Como não há menu de missões, mapa, ou mesmo indicações a respeito de um objetivo específico, o que resta ao jogador é caminhar irremediavelmente rumo a lugar nenhum e, em meio a estas caminhadas sem fim, fica a expectativa de que apareça a voz do narrador para que finalmente algum evento seja desencadeado e aconteça qualquer coisa que seja.
Como se isso por si só já não fosse bem frustrante, temos ainda uma questão muito inoportuna: é muito raro encontrarmos algum jogador online, o que destrói quaisquer possibilidades de se realizar as “missões” coletivas que constituem a proposta central do game. E um MMO sem jogadores definitivamente não cumpre seu papel.
Em um segundo momento, analisando agora a qualidade técnica, o jogo possui uma série incontável de problemas que são visualizados já nos seus primeiros dez minutos. Estes problemas envolvem uma movimentação deficiente e excessivamente restritiva dos personagens em determinadas situações, além de uma modelagem grosseira de diversas partes constituintes do cenário. Há uma soma destes dois problemas, aliás: um desajuste absoluto entre o movimento dos personagens e a física do cenário.
Surge também, desta característica, uma questão problemática ao jogador brasileiro: considerando que a força motriz de Wander é a narrativa, se torna obrigatório compreender cada palavra proferida pela voz que narra os acontecimentos e, mais do que isso, que indica o caminho do personagem.
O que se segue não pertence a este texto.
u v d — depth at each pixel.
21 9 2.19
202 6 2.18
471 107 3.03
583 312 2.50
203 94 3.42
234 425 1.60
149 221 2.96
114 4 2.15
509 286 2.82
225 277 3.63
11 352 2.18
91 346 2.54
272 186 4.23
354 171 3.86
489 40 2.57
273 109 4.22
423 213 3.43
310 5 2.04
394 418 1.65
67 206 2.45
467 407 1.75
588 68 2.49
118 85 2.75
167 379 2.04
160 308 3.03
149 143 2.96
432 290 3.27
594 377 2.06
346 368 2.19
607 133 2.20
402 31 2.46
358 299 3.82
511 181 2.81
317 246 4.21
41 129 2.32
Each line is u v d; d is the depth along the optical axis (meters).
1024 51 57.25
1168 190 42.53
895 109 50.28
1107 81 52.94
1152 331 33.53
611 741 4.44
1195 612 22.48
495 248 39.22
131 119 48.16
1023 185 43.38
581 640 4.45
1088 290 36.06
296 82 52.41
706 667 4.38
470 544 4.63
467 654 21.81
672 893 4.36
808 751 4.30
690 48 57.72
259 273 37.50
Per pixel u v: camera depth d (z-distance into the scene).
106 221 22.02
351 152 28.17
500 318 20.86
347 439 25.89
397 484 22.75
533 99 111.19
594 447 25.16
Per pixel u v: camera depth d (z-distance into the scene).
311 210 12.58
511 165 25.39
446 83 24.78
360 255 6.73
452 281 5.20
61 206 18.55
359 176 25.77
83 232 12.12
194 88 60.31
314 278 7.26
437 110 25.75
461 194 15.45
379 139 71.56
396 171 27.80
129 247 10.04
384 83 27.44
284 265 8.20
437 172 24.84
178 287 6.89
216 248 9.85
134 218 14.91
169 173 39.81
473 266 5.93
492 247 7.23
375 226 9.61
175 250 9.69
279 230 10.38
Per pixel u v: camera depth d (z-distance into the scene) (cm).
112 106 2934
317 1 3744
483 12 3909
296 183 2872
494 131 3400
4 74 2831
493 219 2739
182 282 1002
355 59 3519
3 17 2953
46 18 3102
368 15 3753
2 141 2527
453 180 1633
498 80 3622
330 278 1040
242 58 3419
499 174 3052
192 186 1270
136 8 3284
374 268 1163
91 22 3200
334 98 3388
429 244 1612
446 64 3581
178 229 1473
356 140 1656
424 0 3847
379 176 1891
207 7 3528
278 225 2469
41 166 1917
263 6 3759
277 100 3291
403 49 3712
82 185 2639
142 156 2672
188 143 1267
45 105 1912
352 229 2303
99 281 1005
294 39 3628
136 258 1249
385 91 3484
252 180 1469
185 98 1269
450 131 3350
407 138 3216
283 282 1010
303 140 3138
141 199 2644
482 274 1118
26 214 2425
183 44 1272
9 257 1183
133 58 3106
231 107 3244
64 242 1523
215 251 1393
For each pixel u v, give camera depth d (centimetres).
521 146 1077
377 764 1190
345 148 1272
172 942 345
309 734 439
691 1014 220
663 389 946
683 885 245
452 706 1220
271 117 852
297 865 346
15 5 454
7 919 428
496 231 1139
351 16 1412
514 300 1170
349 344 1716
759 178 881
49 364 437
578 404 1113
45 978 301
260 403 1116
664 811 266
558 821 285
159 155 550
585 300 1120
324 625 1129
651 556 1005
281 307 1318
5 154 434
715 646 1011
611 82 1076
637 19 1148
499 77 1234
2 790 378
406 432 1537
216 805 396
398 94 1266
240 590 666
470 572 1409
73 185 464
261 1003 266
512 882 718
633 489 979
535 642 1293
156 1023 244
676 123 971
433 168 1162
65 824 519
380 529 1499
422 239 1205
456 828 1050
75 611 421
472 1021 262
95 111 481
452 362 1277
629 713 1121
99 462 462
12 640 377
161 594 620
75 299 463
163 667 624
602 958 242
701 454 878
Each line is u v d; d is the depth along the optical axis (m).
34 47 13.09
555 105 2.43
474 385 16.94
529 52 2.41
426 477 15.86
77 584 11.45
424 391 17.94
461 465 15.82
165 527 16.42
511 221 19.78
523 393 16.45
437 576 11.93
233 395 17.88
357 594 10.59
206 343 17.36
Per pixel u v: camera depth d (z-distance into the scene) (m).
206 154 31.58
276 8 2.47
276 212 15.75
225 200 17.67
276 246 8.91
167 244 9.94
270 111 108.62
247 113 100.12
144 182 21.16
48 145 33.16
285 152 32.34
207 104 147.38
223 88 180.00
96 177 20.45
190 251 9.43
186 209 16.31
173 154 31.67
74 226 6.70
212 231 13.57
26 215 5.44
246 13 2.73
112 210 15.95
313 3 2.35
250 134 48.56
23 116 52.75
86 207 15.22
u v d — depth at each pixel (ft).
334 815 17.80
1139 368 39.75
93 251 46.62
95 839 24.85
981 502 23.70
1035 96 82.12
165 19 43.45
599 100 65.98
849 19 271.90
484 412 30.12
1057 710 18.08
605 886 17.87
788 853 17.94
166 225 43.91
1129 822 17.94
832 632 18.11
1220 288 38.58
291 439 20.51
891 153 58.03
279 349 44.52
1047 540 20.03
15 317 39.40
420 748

O que faz desta questão um problema real é o fato de que não há legendas nem em inglês; então, o conhecimento e a capacidade de compreensão sonora do idioma precisam ser bastante avançados, para não ser perdido este elemento que o jogo traz de novo e que em boa medida se faz interessante.
CONCLUSÃO
A respeito do potencial do jogo não há dúvidas: Wander possui uma proposta esplêndida, ousada e convidativa. Porém, como vimos, esta proposta não foi garantia de boa qualidade, pois o produto final deixa a desejar em vários aspectos.
Fundamentalmente, para que se efetive o grande potencial que o jogo possui, precisam ser feitas diversas mudanças no campo da relação entre jogo e jogador. É igualmente imprescindível uma atenção cuidadosa por parte dos produtores quanto à correção dos graves erros técnicos que assolam o game. Somente assim será desconstruída a sensação de se estar jogando um game completamente inacabado. Por último, mas não menos importante, há a questão da acessibilidade: legendas em vários idiomas seriam de grande ajuda.
É possível que Wander nunca chegue a alcançar uma consistência adequada entre seu conceito e o seu conteúdo, o que seria uma pena, pois ele realmente tem potencial. Mas, se seu conceito corajoso, sua produção e repercussão significam algo é que há um horizonte gamer cheio de novas combinações e possibilidades esperando para ser desbravado. E com certeza, há muitos jogadores abertos a novas descobertas.
Wander está disponível para PC (no Steam) e para PS4, via PSN.